Rzecznik KE poinformował wczoraj, że debata „będzie miała charakter orientacyjny i nie będzie pierwszym krokiem w procedurze dotyczącej systemowych zagrożeń dla państwa prawa”.
Jej inicjatorem był przewodniczący Komisji Europejskiej, Jean-Claude Juncker. Ma mieć ona charakter orientacyjny. KE jest zaniepokojona brakiem odzewu ze strony polskiego Ministerstwa Spraw Zagranicznych na dwa pisma, wysłane przez wiceprzewodniczącego KE Fransa Timmermansa do Witolda Waszczykowskiego oraz Zbigniewa Ziobry. Wysłano je 23 oraz 30 grudnia.
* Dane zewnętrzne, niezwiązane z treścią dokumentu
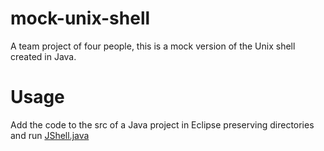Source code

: # mock-unix-shell
A team project of four people, this is a mock version of the Unix shell created in Java.

# Usage
Add the code to the src of a Java project in Eclipse preserving directories and run [JShell.java](driver/JShell.java)
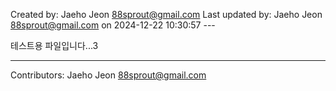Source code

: <!-- BEGIN INFO -->
Created by: Jaeho Jeon <88sprout@gmail.com>
Last updated by: Jaeho Jeon <88sprout@gmail.com> on 2024-12-22 10:30:57
---<!-- END INFO -->

테스트용 파일입니다...3
<!-- BEGIN FOOTER -->
---

Contributors: Jaeho Jeon <88sprout@gmail.com>
<!-- END FOOTER -->
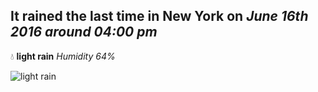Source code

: ## It rained the last time in New York on *June 16th 2016 around 04:00 pm*
💧  **light rain** *Humidity 64%*

![light rain](http://openweathermap.org/img/w/10d.png)
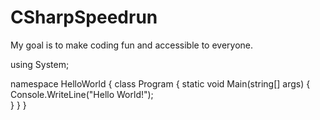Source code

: # CSharpSpeedrun
My goal is to make coding fun and accessible to everyone.

using System;

namespace HelloWorld
{
  class Program
  {
    static void Main(string[] args)
    {
      Console.WriteLine("Hello World!");    
    }
  }
}
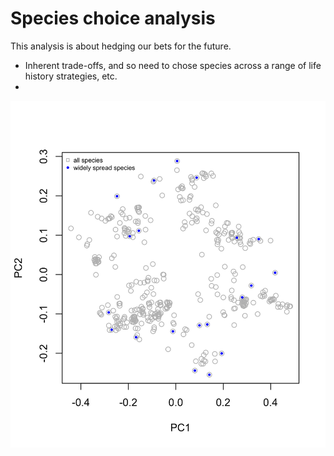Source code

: # Species choice analysis

This analysis is about hedging our bets for the future. 
- Inherent trade-offs, and so need to chose species across a range of life history strategies, etc. 
- 

![](figs/figure1.png)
Komisja Europejska domagała się od Polski wyjaśnień w prawie przyjętych nowelizacji ustaw o Trybunale Konstytucyjnym oraz o mediach publicznych.
„Jeśli do 13 stycznia nie będzie odpowiedzi, to debata w KE i tak zostanie przeprowadzona i będzie to forma wywierania presji na Polskę” – poinformował „Rzeczpospolitą” anonimowy urzędnik Komisji. Twierdził również, że KE chciałaby zacząć wdrażać wobec Polski procedurę w sprawie systemowego zagrożenia państwa prawa, nie może jednak zrobić tego bez uzyskania formalnej odpowiedzi z Warszawy. A jedyna odpowiedź, którą do tej pory udało się uzyskać to informacja z MSZ, że obszerniejsza odpowiedź jest przygotowywana. Mimo to UE ma w ręku określny pakiet represji – może zawiesić Polskę w niektórych prawach państwa członkowskiego.
Witold Waszczykowski wyraził wczoraj zaniepokojenie zaniepokojeniem unijnych urzędników. – Komisarze wygłaszają sądy bez znajomości kulis wydarzeń w naszym kraju – stwierdził.